Il Gun Yoon, a North Korean defector, initiated the ON Campaign with Lee to bring together other defectors and ultimately promote Koreas' unification. Esteemed Spanish painter Eva Airmisen also espouses the effort and has designed its logo. The campaign efforts are currently being broadcast in South Korea as a TV documentary.
"Dokdo is one issue where North Korea and South Korea stand on a united front. Both polarized nations believe that Dokdo is inherently Korea's. Performing at Dokdo would be the ultimate symbolic gesture of unification that defines the 'ON' campaign and what Il Gun Yoon first envisioned," said campaign organizers.
"I believe that hope can be conveyed through music, even in the most desperate times. Because music is universal and transcends cultural boundaries, it has a special way of bringing people together. That's what inspired me to start this unification campaign," said Lee.
Lee composed "The Day" for the event next month. It is a collaborative effort with Japan-based Korean composer Yang Bang-ean, Grammy-winning mix engineer Steve Hodge and the Korea Symphony Orchestra. Three versions of "The Day" including an English rendition are due to be released in Korea in August.

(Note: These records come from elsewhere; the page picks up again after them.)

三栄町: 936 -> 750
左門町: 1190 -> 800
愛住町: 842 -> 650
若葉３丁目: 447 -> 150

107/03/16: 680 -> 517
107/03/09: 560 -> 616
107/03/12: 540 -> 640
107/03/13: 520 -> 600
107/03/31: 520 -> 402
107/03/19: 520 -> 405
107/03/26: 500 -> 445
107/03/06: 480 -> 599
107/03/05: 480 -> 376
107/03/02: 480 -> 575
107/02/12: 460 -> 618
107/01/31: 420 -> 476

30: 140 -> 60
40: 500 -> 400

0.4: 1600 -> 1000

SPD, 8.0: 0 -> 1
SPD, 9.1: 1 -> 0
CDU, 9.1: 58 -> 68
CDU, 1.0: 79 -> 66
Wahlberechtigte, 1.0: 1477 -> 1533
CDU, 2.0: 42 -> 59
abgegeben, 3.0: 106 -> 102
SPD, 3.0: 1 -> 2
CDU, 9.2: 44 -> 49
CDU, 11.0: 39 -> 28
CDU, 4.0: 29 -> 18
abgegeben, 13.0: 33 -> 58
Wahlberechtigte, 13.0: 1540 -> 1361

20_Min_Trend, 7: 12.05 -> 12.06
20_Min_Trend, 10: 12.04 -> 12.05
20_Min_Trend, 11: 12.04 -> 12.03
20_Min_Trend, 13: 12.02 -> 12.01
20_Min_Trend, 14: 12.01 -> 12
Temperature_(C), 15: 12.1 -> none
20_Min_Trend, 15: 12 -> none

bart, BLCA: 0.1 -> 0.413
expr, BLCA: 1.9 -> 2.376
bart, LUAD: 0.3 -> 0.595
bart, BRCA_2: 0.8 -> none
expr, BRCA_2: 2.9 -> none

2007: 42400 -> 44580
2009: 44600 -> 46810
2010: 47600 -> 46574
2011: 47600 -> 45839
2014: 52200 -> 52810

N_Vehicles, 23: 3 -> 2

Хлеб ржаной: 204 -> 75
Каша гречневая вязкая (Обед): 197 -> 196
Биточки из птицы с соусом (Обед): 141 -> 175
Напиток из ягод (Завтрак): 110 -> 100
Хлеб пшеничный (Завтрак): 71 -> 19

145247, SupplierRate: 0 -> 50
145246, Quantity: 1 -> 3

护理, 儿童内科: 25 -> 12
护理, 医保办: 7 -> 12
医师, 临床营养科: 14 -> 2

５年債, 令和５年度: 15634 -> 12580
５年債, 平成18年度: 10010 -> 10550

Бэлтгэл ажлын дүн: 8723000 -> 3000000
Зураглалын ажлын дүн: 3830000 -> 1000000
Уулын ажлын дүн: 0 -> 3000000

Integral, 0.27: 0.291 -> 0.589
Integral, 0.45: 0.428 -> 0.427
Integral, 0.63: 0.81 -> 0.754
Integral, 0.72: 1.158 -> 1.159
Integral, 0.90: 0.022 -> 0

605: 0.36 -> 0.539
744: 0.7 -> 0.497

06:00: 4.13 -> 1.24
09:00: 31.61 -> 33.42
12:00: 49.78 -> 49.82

"I hope the concert can serve as a stepping stone to help curb the plight of North Koreans," added the singer, who wishes to perform with the defectors at other symbolic venues such as the United Nations headquarters in New York or the Demilitarized Zone (DMZ) separating the two Koreas.
Also included in the concert program is "Arirang," a classic Korean folk song that inspired Kim Ki-duk's Cannes-winning film of the same name. Yang's modern rendition, "Arirang Fantasy," was showcased alongside "Gangnam Style" during South Korean President Park Geun-hye's inauguration ceremony.